爲了訓練生成器,也需要把生成器的梯度歸零,然後重新判別在合成數據上的表現。但是此時,需要把合成數據的標籤賦值爲概率1,意味着生成器可以生成讓判別認爲是真的結果。爲此,需要給表愛你fake_labels賦值爲1,最後是用鑑別器的優化算法更新參數。
for (int64_t epoch = 1; epoch <= kNumberOfEpochs; ++epoch) {
int64_t batch_index = 0;
for (torch::data::Example<>& batch : *data_loader) {
// Train discriminator with real images.
discriminator->zero_grad();
torch::Tensor real_images = batch.data;
torch::Tensor real_labels = torch::empty(batch.data.size(0)).uniform_(0.8, 1.0);
torch::Tensor real_output = discriminator->forward(real_images);
torch::Tensor d_loss_real = torch::binary_cross_entropy(real_output, real_labels);
d_loss_real.backward();
// Train discriminator with fake images.
torch::Tensor noise = torch::randn({ batch.data.size(0), kNoiseSize, 1, 1 });
torch::Tensor fake_images = generator->forward(noise);
torch::Tensor fake_labels = torch::zeros(batch.data.size(0));
torch::Tensor fake_output = discriminator->forward(fake_images.detach());
torch::Tensor d_loss_fake = torch::binary_cross_entropy(fake_output, fake_labels);
d_loss_fake.backward();
torch::Tensor d_loss = d_loss_real + d_loss_fake;
discriminator_optimizer.step();
// Train generator.
generator->zero_grad();
fake_labels.fill_(1);
fake_output = discriminator->forward(fake_images);
torch::Tensor g_loss = torch::binary_cross_entropy(fake_output, fake_labels);
g_loss.backward();
generator_optimizer.step();
std::printf(
"\r[%2ld/%2ld][%3ld/%3ld] D_loss: %.4f | G_loss: %.4f",
epoch,
kNumberOfEpochs,
++batch_index,
batches_per_epoch,
d_loss.item<float>(),
g_loss.item<float>());
}
}
到此,我們基本上可以在cpu上訓練模型。
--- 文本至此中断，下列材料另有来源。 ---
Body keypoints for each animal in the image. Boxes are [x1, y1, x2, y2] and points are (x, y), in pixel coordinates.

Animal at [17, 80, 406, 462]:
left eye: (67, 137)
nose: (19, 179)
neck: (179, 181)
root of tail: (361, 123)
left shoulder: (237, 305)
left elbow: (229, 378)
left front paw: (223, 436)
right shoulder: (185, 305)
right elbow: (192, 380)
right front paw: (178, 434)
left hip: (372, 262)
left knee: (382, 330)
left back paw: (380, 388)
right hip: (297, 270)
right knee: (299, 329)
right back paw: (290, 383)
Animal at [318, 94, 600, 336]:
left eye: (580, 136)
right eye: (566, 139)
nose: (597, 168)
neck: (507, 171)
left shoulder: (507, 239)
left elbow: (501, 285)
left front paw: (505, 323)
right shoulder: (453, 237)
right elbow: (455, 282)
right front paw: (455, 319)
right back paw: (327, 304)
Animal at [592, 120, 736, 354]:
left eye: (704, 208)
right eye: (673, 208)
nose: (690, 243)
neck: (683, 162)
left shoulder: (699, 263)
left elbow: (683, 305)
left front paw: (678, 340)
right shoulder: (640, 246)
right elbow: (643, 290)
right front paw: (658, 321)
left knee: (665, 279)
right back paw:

但是,目前還沒有涉及捕捉狀態或樣本的輸出,後面會提到。現在,模型可以做的事,主要依賴於生成的圖片是否看起來有意義(像真實的一樣)。代碼執行的運行結果如下:
[ 1/30][200/938] D_loss: 0.3507 | G_loss: 7.64503
-> checkpoint 2
[ 1/30][400/938] D_loss: 2.7487 | G_loss: 3.29385
-> checkpoint 3
[ 1/30][600/938] D_loss: 0.9987 | G_loss: 1.8063
-> checkpoint 4
[ 1/30][800/938] D_loss: 0.7328 | G_loss: 1.8110
-> checkpoint 5
[ 2/30][200/938] D_loss: 0.9540 | G_loss: 0.9474
-> checkpoint 6
[ 2/30][400/938] D_loss: 0.7088 | G_loss: 2.2973
-> checkpoint 7
[ 2/30][600/938] D_loss: 0.4907 | G_loss: 2.4834
-> checkpoint 8
[ 2/30][800/938] D_loss: 0.5548 | G_loss: 2.5090
-> checkpoint 9
[ 3/30][200/938] D_loss: 0.6886 | G_loss: 3.2052
-> checkpoint 10
[ 3/30][400/938] D_loss: 0.5958 | G_loss: 2.8089
-> checkpoint 11
[ 3/30][522/938] D_loss: 0.6508 | G_loss: 2.5090
模型的定期保存
if (batch_index % kCheckpointEvery == 0) {
// Checkpoint the model and optimizer state.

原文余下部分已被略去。